It’s the day after Mother’s Day.
The flowers are starting to die. The cards are thrown all over the living room floor with the juice cups and Pop Tart crumbs. We are back to running the daily grind of Motherhood for another 365 days until our next day of praise.
When I decided to become a mother 10 years ago, the life I have now is certainly not the life I had pictured. No one really prepares you for the reality of it. I mean, it is wonderful at times but the simple truth of it is, it sucks the majority of the time.
No one sits you down and really lays it on the line. There’s no one on one discussions about how you may not sleep an entire night for nearly three years or that your child will not be like those cookie cutter kids your friends have. You know the ones, the ones whose hair is always perfect and they never get dirty? Or the ones who never throw a temper tantrum? Or doesn’t have problems in school? Or always gets along with the other kids?
And even if they had told me all of this, would I had listened? Probably not, all I could think about was fat, dimpled baby cheeks that smelled like baby lotion. AWWWHHH!!!

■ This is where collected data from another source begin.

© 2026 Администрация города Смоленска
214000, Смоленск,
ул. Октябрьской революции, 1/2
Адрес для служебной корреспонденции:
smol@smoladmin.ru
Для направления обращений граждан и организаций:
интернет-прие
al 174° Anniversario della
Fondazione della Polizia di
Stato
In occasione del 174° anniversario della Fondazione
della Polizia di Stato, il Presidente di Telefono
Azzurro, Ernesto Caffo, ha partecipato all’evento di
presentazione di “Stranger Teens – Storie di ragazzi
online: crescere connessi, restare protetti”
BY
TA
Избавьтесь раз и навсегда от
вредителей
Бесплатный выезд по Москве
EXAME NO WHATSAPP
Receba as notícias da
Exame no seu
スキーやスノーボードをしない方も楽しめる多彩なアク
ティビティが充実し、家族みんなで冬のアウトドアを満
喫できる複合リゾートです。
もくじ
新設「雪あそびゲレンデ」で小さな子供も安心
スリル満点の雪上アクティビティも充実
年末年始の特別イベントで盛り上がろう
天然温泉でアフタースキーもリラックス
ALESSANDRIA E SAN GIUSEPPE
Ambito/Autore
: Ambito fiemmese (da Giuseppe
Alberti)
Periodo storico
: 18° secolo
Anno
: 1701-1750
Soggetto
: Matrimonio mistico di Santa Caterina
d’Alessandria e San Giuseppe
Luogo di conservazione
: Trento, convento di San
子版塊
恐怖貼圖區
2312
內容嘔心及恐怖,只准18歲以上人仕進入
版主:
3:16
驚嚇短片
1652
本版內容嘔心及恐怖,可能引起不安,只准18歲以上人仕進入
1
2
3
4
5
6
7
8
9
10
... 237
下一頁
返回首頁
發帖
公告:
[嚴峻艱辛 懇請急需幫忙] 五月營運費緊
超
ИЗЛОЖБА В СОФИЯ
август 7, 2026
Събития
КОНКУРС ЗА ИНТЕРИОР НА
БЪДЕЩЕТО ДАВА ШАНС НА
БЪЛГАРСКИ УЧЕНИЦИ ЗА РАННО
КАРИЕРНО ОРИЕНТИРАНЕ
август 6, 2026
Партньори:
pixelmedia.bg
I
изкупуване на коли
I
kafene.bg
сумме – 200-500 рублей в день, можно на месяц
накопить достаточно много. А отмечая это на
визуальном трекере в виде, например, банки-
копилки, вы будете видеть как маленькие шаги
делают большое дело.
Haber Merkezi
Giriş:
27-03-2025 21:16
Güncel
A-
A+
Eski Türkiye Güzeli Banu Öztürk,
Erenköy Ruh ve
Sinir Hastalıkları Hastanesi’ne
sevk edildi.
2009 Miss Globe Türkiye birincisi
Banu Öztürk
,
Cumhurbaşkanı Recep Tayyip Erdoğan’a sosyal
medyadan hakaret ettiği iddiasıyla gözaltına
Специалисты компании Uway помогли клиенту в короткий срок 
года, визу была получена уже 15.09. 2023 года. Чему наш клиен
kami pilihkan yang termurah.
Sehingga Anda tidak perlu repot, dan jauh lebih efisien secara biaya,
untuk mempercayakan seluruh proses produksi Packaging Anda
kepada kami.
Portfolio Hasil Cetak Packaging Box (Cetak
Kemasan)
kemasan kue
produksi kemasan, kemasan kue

I definetly wasn’t thinking of colicky babies and soured formula.
Motherhood was an adjustment for me.
I was used to doing as I pleased, when I pleased, where I pleased. I think it’s a problem a lot of women of my generation have with motherhood. We grow up, go to college, start a career, get married. Then after we have somewhat found ourselves and gotten used to our independence, we throw a baby in the mix and expect things to be the same. Well, it’s never the same. NEVER!!
My mother and her generation tended to marry and have children when they were younger, found careers after the children were older, moved the children out to college and then start lives of their own. I think that isn’t such a bad idea. How can you miss something you’ve never experienced?
Not that I regret having my children when I was older because I believe I was a lot more patient, more financially stable, more grounded. However, I will be 53 when my youngest leaves for college. I wonder will I still have anything left for me? Or will I be so exhausted by the daily grind of motherhood that I will take to the bed and sleep for the next 20 years?
I have a feeling at that point I will be so intertwined in my children’s life that I won’t be able to cut the apron strings and let them go. I’ve always said that I won’t be one of the “empty nest” mother’s but I probably will be eating those words. For one thing, Ella will more than likely still be sleeping in our bed and Rachel will refuse to move out.
Even though Motherhood literally drives me crazy on a daily basis and I question my sanity frequently, I don’t know who I am anymore without them.
Maybe that’s what Motherhood is all about.